Mar 01, 2006 17:39
I have finally rediscovered the feeling in my fingers, at least it's enough to touch who i really needed to contact in the first place. to be completely honest it's the mixed feelings nobody understands, but we all manage to get by right? at least it doesn't appear to be an apocolypse and in that case bring out the sun, sit your head in my crossed legs and sing me the songs of the birds.
Again to be honest i don't want what i think i do. that is to say with the greatest pleasures come all the things i told myself i never wanted to see again but the ribbon is tied tight around my finger and it's pointing right at you. i don't think you quite get it, that's ok though because i don't get it either and the more i think the more it hurts.
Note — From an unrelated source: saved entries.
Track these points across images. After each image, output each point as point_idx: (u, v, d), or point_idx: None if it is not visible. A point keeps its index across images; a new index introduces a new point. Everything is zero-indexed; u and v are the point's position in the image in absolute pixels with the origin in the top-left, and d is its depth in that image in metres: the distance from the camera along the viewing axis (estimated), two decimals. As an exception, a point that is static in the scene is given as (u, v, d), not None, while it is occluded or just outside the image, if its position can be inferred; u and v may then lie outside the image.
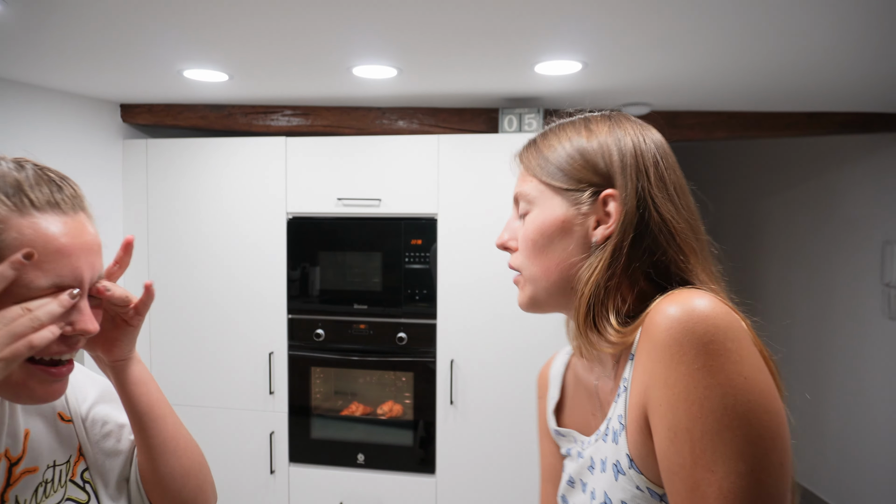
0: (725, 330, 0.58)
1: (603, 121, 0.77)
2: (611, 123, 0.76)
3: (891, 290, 2.89)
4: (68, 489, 0.76)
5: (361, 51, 1.82)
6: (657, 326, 0.61)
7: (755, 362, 0.59)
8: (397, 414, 2.56)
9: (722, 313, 0.59)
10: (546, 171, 0.75)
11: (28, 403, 0.70)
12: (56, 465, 0.75)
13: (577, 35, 1.66)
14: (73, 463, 0.78)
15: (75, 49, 1.81)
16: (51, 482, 0.74)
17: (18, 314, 0.60)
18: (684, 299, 0.61)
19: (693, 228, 0.72)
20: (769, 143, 3.81)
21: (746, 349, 0.58)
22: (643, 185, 0.71)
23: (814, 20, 1.51)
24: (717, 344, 0.57)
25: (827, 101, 2.48)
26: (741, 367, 0.57)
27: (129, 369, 0.78)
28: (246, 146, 2.57)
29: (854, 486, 3.14)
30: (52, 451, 0.76)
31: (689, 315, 0.59)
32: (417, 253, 2.48)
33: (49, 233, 0.62)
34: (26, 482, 0.71)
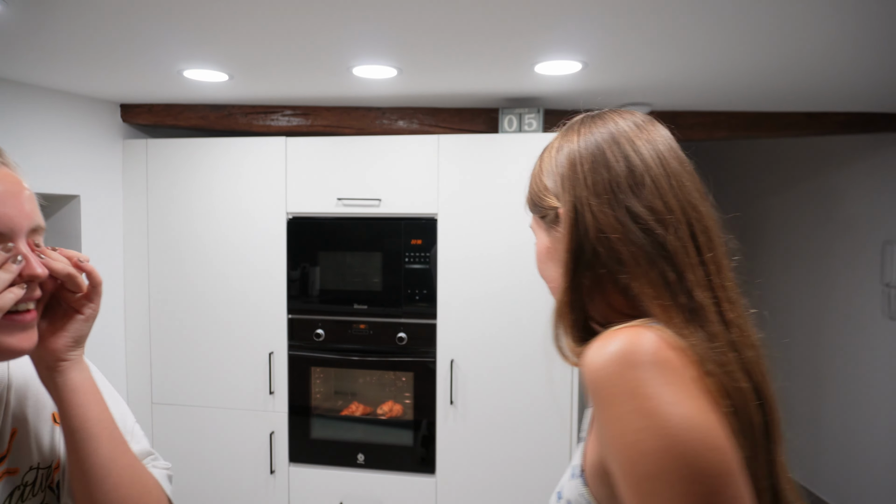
0: (654, 370, 0.56)
1: (558, 140, 0.77)
2: (563, 139, 0.75)
3: (891, 290, 2.89)
4: (46, 495, 0.73)
5: (361, 51, 1.82)
6: (585, 371, 0.59)
7: (691, 400, 0.56)
8: (397, 414, 2.56)
9: (648, 353, 0.57)
10: (530, 204, 0.80)
11: (7, 358, 0.67)
12: (39, 468, 0.73)
13: (577, 35, 1.66)
14: (53, 469, 0.75)
15: (75, 49, 1.81)
16: (30, 485, 0.72)
17: None
18: (610, 342, 0.59)
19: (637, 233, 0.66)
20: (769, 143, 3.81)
21: (680, 387, 0.56)
22: (579, 194, 0.69)
23: (814, 20, 1.51)
24: (646, 386, 0.55)
25: (827, 101, 2.48)
26: (675, 407, 0.54)
27: (69, 373, 0.71)
28: (246, 146, 2.57)
29: (854, 486, 3.14)
30: (37, 454, 0.73)
31: (613, 359, 0.57)
32: (417, 253, 2.48)
33: None
34: (5, 483, 0.69)
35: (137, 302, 2.68)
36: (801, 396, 3.57)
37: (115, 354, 2.67)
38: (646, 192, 0.67)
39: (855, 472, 3.14)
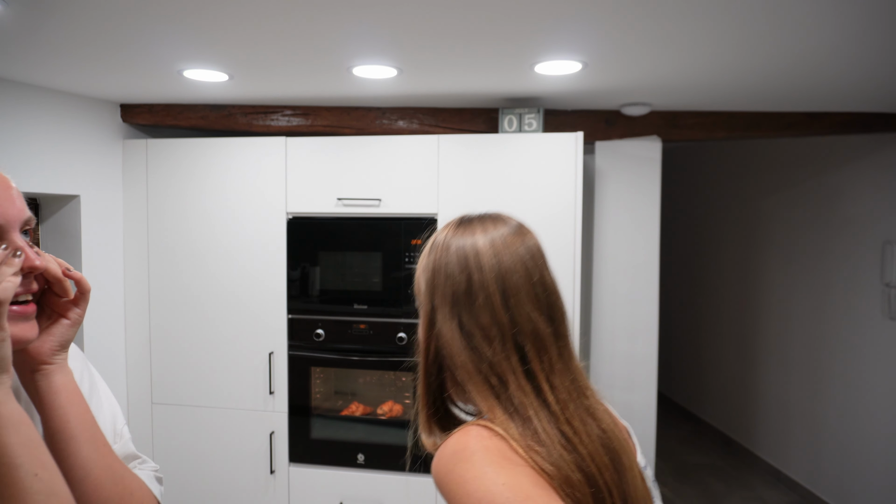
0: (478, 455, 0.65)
1: (441, 232, 0.85)
2: (441, 233, 0.84)
3: (891, 290, 2.89)
4: None
5: (361, 51, 1.82)
6: (432, 471, 0.69)
7: (511, 470, 0.64)
8: (397, 414, 2.56)
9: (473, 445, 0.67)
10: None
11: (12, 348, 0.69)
12: None
13: (577, 35, 1.66)
14: None
15: (75, 49, 1.81)
16: None
17: None
18: (445, 446, 0.69)
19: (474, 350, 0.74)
20: (769, 143, 3.81)
21: (502, 464, 0.64)
22: (434, 300, 0.78)
23: (814, 20, 1.51)
24: (473, 470, 0.64)
25: (827, 101, 2.48)
26: (497, 478, 0.63)
27: (53, 377, 0.73)
28: (246, 146, 2.57)
29: (854, 486, 3.14)
30: None
31: (446, 459, 0.67)
32: (417, 253, 2.48)
33: None
34: None
35: (137, 301, 2.68)
36: (801, 396, 3.57)
37: (116, 354, 2.67)
38: (475, 309, 0.75)
39: (855, 472, 3.14)
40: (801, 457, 3.56)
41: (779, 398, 3.76)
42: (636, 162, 2.72)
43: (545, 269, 0.79)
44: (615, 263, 2.75)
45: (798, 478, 3.57)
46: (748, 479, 3.81)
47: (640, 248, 2.74)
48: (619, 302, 2.75)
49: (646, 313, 2.74)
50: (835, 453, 3.28)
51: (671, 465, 4.01)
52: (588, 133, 2.66)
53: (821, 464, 3.38)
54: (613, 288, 2.75)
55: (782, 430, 3.73)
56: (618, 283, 2.75)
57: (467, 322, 0.75)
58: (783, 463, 3.72)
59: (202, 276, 2.62)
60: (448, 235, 0.81)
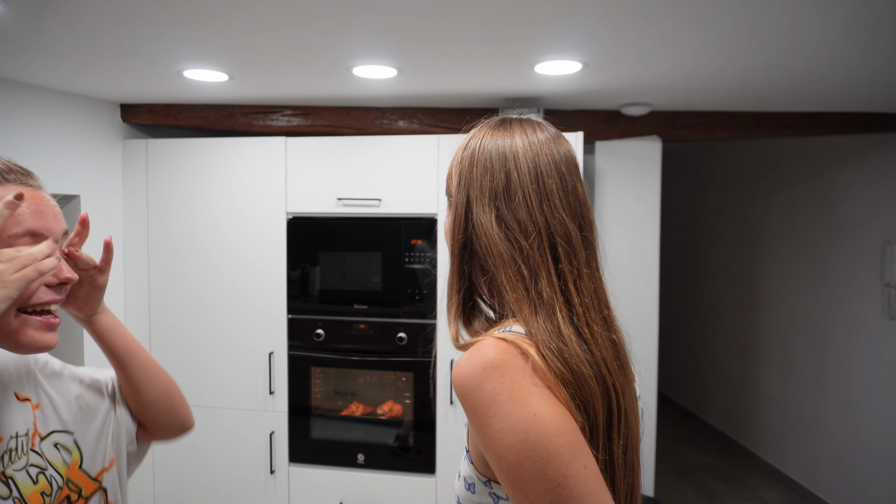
0: (504, 380, 0.66)
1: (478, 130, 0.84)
2: (478, 132, 0.84)
3: (891, 290, 2.89)
4: (30, 457, 0.86)
5: (361, 51, 1.83)
6: (455, 382, 0.69)
7: (541, 399, 0.66)
8: (397, 414, 2.56)
9: (498, 365, 0.67)
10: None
11: (27, 352, 0.80)
12: (18, 436, 0.85)
13: (577, 35, 1.66)
14: (32, 435, 0.88)
15: (75, 49, 1.81)
16: (15, 450, 0.84)
17: (13, 254, 0.73)
18: (469, 359, 0.69)
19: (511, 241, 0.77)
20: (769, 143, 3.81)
21: (526, 389, 0.66)
22: (469, 191, 0.80)
23: (814, 20, 1.51)
24: (499, 394, 0.65)
25: (828, 101, 2.48)
26: (528, 407, 0.65)
27: (102, 321, 0.97)
28: (246, 146, 2.57)
29: (854, 486, 3.14)
30: (13, 423, 0.86)
31: (472, 374, 0.67)
32: (417, 253, 2.48)
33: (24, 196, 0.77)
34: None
35: (137, 301, 2.68)
36: (801, 396, 3.57)
37: (115, 354, 2.67)
38: (514, 205, 0.78)
39: (855, 472, 3.14)
40: (801, 457, 3.56)
41: (779, 398, 3.76)
42: (636, 162, 2.72)
43: (578, 180, 0.81)
44: (615, 263, 2.74)
45: (798, 478, 3.57)
46: (748, 479, 3.81)
47: (640, 248, 2.74)
48: (619, 302, 2.74)
49: (646, 313, 2.74)
50: (835, 453, 3.28)
51: (671, 465, 4.01)
52: (588, 133, 2.66)
53: (821, 464, 3.38)
54: (613, 287, 2.75)
55: (782, 430, 3.73)
56: (618, 283, 2.74)
57: (505, 215, 0.77)
58: (783, 463, 3.72)
59: (203, 277, 2.62)
60: (487, 133, 0.82)
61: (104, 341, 0.97)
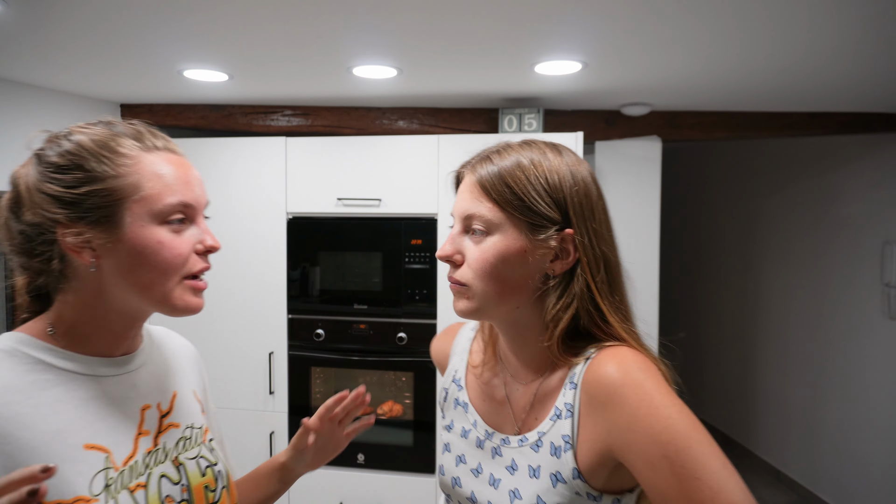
0: (658, 376, 0.73)
1: (555, 153, 0.82)
2: (562, 158, 0.82)
3: (891, 290, 2.89)
4: (201, 449, 0.88)
5: (361, 51, 1.83)
6: (608, 379, 0.73)
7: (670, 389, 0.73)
8: (397, 414, 2.56)
9: (647, 361, 0.75)
10: (510, 202, 0.78)
11: (181, 314, 0.82)
12: (194, 427, 0.89)
13: (577, 35, 1.66)
14: (204, 430, 0.91)
15: (75, 49, 1.81)
16: (189, 439, 0.87)
17: None
18: (622, 359, 0.74)
19: (617, 260, 0.83)
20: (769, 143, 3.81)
21: (667, 385, 0.73)
22: (590, 224, 0.80)
23: (814, 20, 1.51)
24: (661, 386, 0.71)
25: (828, 101, 2.48)
26: (674, 396, 0.71)
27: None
28: (246, 146, 2.57)
29: (853, 486, 3.14)
30: (190, 415, 0.89)
31: (632, 371, 0.72)
32: (417, 253, 2.48)
33: (173, 165, 0.78)
34: (171, 434, 0.84)
35: (137, 302, 2.68)
36: (800, 396, 3.57)
37: (115, 354, 2.67)
38: (611, 227, 0.84)
39: (855, 472, 3.14)
40: (800, 457, 3.56)
41: (779, 398, 3.76)
42: (636, 162, 2.72)
43: None
44: (615, 263, 2.75)
45: (798, 478, 3.57)
46: (748, 479, 3.80)
47: (640, 248, 2.74)
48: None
49: (646, 313, 2.74)
50: (835, 453, 3.28)
51: (671, 465, 4.00)
52: (588, 133, 2.66)
53: (821, 464, 3.38)
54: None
55: (782, 430, 3.73)
56: (618, 283, 2.74)
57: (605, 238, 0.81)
58: (783, 463, 3.72)
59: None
60: (568, 152, 0.84)
61: (288, 483, 1.03)
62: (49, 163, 0.76)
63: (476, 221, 0.80)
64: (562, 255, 0.79)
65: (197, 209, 0.79)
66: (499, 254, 0.78)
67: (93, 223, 0.73)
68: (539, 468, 0.78)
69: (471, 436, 0.89)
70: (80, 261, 0.74)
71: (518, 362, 0.86)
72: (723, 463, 0.66)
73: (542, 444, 0.79)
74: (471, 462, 0.87)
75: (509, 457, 0.82)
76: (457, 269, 0.82)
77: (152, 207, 0.74)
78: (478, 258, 0.79)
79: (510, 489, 0.80)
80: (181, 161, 0.80)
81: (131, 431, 0.78)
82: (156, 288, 0.76)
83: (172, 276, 0.77)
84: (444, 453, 0.93)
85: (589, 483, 0.75)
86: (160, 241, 0.74)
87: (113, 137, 0.76)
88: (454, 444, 0.92)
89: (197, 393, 0.95)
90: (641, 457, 0.68)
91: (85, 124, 0.79)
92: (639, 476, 0.70)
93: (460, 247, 0.82)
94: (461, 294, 0.83)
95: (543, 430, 0.79)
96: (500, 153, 0.83)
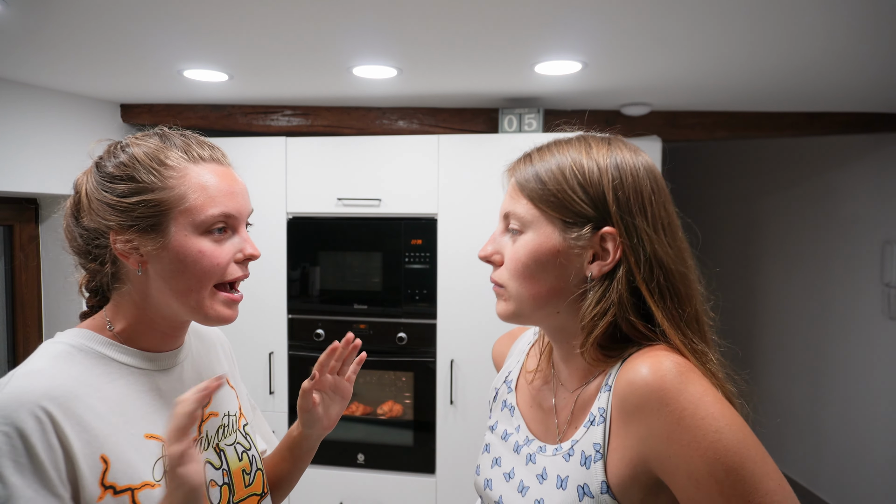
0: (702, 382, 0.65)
1: (602, 147, 0.76)
2: (610, 151, 0.75)
3: (891, 290, 2.89)
4: (237, 436, 0.94)
5: (361, 51, 1.82)
6: (647, 387, 0.65)
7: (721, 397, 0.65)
8: (397, 414, 2.56)
9: (688, 364, 0.67)
10: (543, 198, 0.74)
11: (212, 324, 0.83)
12: (230, 414, 0.94)
13: (577, 35, 1.66)
14: (238, 416, 0.96)
15: (75, 49, 1.81)
16: (227, 427, 0.92)
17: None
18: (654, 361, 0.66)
19: (681, 267, 0.74)
20: (769, 143, 3.81)
21: (715, 393, 0.65)
22: (639, 223, 0.72)
23: (815, 20, 1.51)
24: (706, 395, 0.63)
25: (828, 101, 2.48)
26: (725, 406, 0.64)
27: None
28: (246, 146, 2.57)
29: (854, 486, 3.14)
30: (227, 403, 0.94)
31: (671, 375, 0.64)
32: (417, 253, 2.48)
33: (217, 176, 0.81)
34: (212, 423, 0.89)
35: (137, 302, 2.68)
36: (801, 396, 3.57)
37: (116, 354, 2.67)
38: (676, 227, 0.76)
39: (855, 472, 3.14)
40: (801, 457, 3.56)
41: (779, 398, 3.76)
42: (636, 162, 2.72)
43: None
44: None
45: (798, 478, 3.56)
46: (748, 479, 3.80)
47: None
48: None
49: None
50: (835, 453, 3.28)
51: (671, 465, 4.00)
52: (588, 133, 2.65)
53: (821, 464, 3.38)
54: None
55: (782, 430, 3.73)
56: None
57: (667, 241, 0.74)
58: (783, 463, 3.72)
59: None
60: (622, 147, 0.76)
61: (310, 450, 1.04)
62: (105, 172, 0.80)
63: (512, 220, 0.77)
64: (601, 256, 0.73)
65: (239, 219, 0.83)
66: (530, 252, 0.74)
67: (141, 231, 0.77)
68: (567, 479, 0.72)
69: (511, 440, 0.85)
70: (129, 265, 0.79)
71: (567, 370, 0.80)
72: (778, 484, 0.60)
73: (574, 452, 0.73)
74: (505, 466, 0.83)
75: (542, 465, 0.77)
76: (497, 269, 0.79)
77: (195, 218, 0.78)
78: (511, 257, 0.76)
79: (536, 498, 0.75)
80: (226, 172, 0.83)
81: None
82: (192, 295, 0.80)
83: (208, 284, 0.80)
84: (483, 453, 0.89)
85: (619, 501, 0.68)
86: (201, 250, 0.79)
87: (163, 150, 0.80)
88: (494, 445, 0.88)
89: (230, 380, 0.99)
90: (683, 472, 0.62)
91: (141, 135, 0.84)
92: (679, 493, 0.64)
93: (500, 246, 0.79)
94: (500, 296, 0.80)
95: (577, 438, 0.74)
96: (542, 150, 0.79)
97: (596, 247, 0.73)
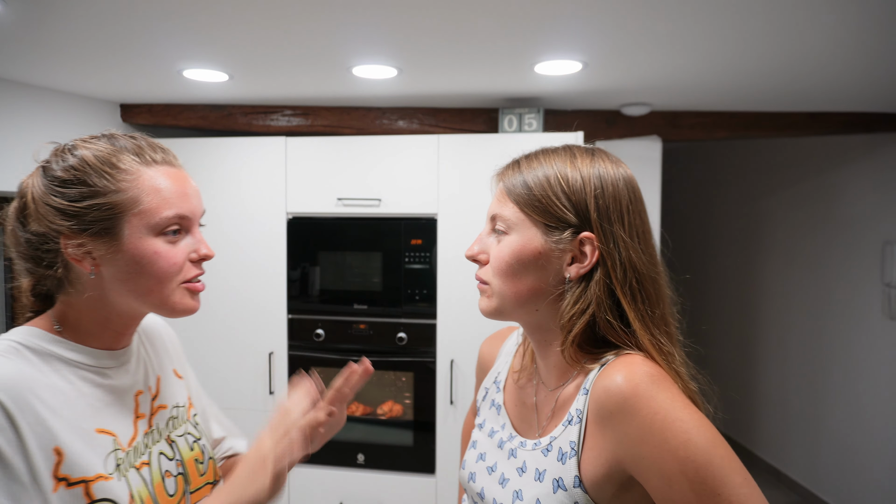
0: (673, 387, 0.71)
1: (585, 158, 0.82)
2: (593, 162, 0.81)
3: (891, 290, 2.89)
4: (187, 426, 0.95)
5: (361, 51, 1.83)
6: (621, 392, 0.70)
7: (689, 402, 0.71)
8: (397, 414, 2.56)
9: (661, 372, 0.72)
10: (529, 203, 0.80)
11: (179, 316, 0.86)
12: (179, 406, 0.96)
13: (577, 35, 1.66)
14: (187, 407, 0.98)
15: (75, 49, 1.81)
16: (176, 418, 0.94)
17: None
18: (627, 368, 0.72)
19: (652, 272, 0.80)
20: (769, 143, 3.81)
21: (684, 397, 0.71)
22: (616, 230, 0.78)
23: (815, 20, 1.51)
24: (675, 399, 0.69)
25: (828, 101, 2.48)
26: (693, 410, 0.69)
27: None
28: (246, 146, 2.57)
29: (853, 486, 3.14)
30: (175, 395, 0.96)
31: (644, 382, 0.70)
32: (417, 253, 2.48)
33: (171, 179, 0.83)
34: (161, 415, 0.91)
35: (137, 302, 2.68)
36: (801, 396, 3.57)
37: (115, 354, 2.67)
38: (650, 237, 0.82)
39: (855, 472, 3.14)
40: (801, 457, 3.56)
41: (779, 398, 3.76)
42: (636, 162, 2.72)
43: None
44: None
45: (798, 478, 3.56)
46: (748, 479, 3.80)
47: (640, 248, 2.73)
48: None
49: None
50: (835, 453, 3.28)
51: (671, 465, 4.00)
52: (588, 133, 2.66)
53: (821, 464, 3.38)
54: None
55: (782, 430, 3.73)
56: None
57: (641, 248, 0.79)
58: (783, 463, 3.72)
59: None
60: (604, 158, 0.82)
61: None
62: (54, 176, 0.80)
63: (499, 222, 0.83)
64: (579, 259, 0.78)
65: (192, 220, 0.85)
66: (514, 253, 0.79)
67: (94, 235, 0.77)
68: (545, 472, 0.78)
69: (496, 437, 0.90)
70: (81, 268, 0.79)
71: (545, 367, 0.86)
72: (744, 478, 0.65)
73: (552, 448, 0.79)
74: (489, 461, 0.88)
75: (522, 459, 0.83)
76: (482, 267, 0.85)
77: (150, 220, 0.79)
78: (496, 256, 0.82)
79: (515, 489, 0.81)
80: (179, 174, 0.85)
81: (130, 416, 0.85)
82: (154, 293, 0.81)
83: (168, 283, 0.82)
84: (470, 449, 0.95)
85: (590, 495, 0.74)
86: (157, 251, 0.80)
87: (114, 153, 0.80)
88: (480, 441, 0.93)
89: (177, 370, 1.01)
90: (656, 472, 0.67)
91: (89, 138, 0.84)
92: (653, 492, 0.68)
93: (486, 246, 0.85)
94: (483, 292, 0.85)
95: (555, 434, 0.79)
96: (530, 158, 0.85)
97: (575, 250, 0.78)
To tell you the truth i miss what we had,i miss knowing someone was finally there and i miss understanding that it's not as empty or horrible as it seems. if i could regain that feeling perhaps i could remove the fake smile from my face, besides i know you never believed it. it's constantly being pulled off me in layers until i'm stripped naked and i stand shivering becuase it's winter and it's gloomy.
Although the doors are open i have my headphones on and so sorry to be rude but I CAN'T HEAR YOU!i know i intimidate you so you would never take them from my ears and that scares me. at what point do i get someone whose not afraid to say what they really mean instead of hiding behind painted walls. it seems colorful but it's a dark place. be very afraid, and fight it. It's all looking perfect from up here but while your down there don't forget to pick up my happiness i seem to have misplaced it.
I smile because i can, when will you realize i am faking it all?